Dans les moments de vulnérabilité assumée, Mickalene Thomas est très forte et se met en danger. Quand les Lutteuses — où elle se représente combattant à mains nues une autre elle-même en costume de zèbre — convoquent à la fois la mythologie des amazones et une ambiguïté érotique.

Extrait vidéo© J2M

Quand la vidéo finale de l’exposition la montre nue, seule, sans paillettes ni patchwork : « un dévoilement, l’ultime acte d’amour et de désir.  »

© J2M

Cette exposition qui peut sembler parfois répétitive, voire pesante, bénéficie d’une publicité notoire dans l’espace public parisien, se déroule dans un contexte actuel très lourd.

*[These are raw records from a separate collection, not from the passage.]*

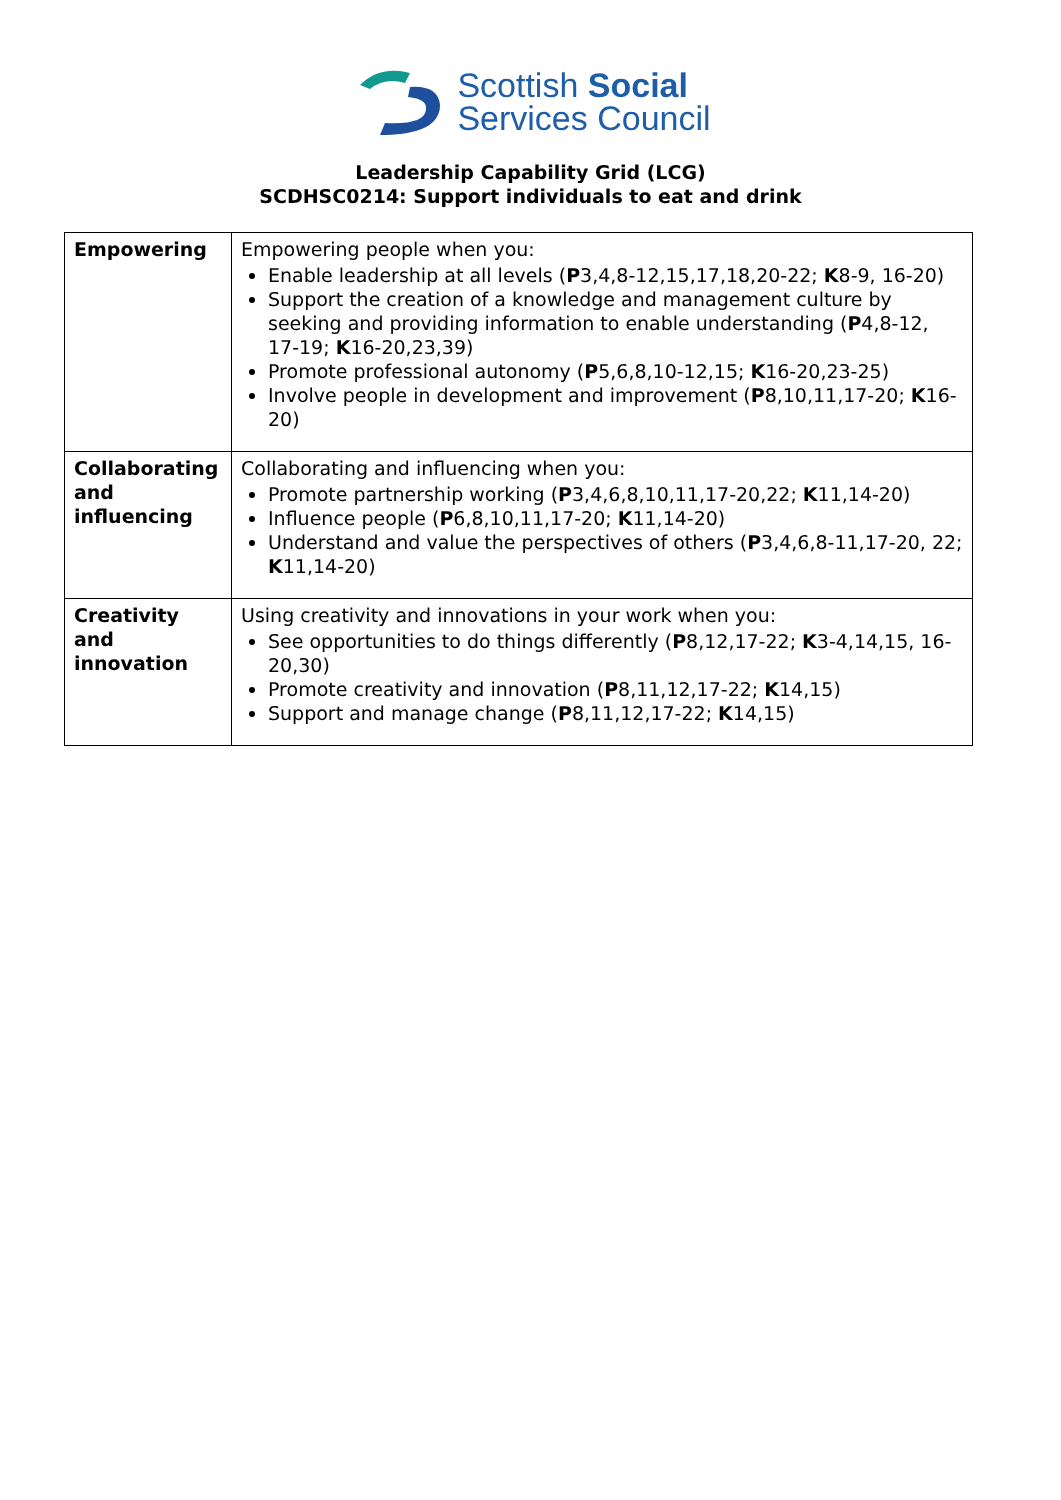Scottish Social
Services Council
Leadership Capability Grid (LCG)
SCDHSC0214: Support individuals to eat and drink
| Empowering | Empowering people when you: Enable leadership at all levels ( P 3,4,8-12,15,17,18,20-22; K 8-9, 16-20) Support the creation of a knowledge and management culture by seeking and providing information to enable understanding ( P 4,8-12, 17-19; K 16-20,23,39) Promote professional autonomy ( P 5,6,8,10-12,15; K 16-20,23-25) Involve people in development and improvement ( P 8,10,11,17-20; K 16-20) |
| Collaborating and influencing | Collaborating and influencing when you: Promote partnership working ( P 3,4,6,8,10,11,17-20,22; K 11,14-20) Influence people ( P 6,8,10,11,17-20; K 11,14-20) Understand and value the perspectives of others ( P 3,4,6,8-11,17-20, 22; K 11,14-20) |
| Creativity and innovation | Using creativity and innovations in your work when you: See opportunities to do things differently ( P 8,12,17-22; K 3-4,14,15, 16-20,30) Promote creativity and innovation ( P 8,11,12,17-22; K 14,15) Support and manage change ( P 8,11,12,17-22; K 14,15) |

La question du « pouvoir des images » dans l’Amérique de Donald Trump traverse un entretien que Mickalene Thomas a accordé au Monde (8 janvier 2026). Sa réponse ne verse ni dans le pessimisme ni dans l’optimisme : elle parle de souterrain, de résistance discrète, de communautés qui se soutiennent sans s’exposer, d’une « pieuvre » aux multiples ancrages. Elle dit qu’il faut faire les deux — partir et rester, chercher des ressources ailleurs et revenir combattre.

Jean Deuzèmes (et Claude)


Grand Palais, Paris, jusqu’au 5 avril 2026.

)

[1Elle a été présentée aux Abattoirs de Toulouse durant l’été 2025.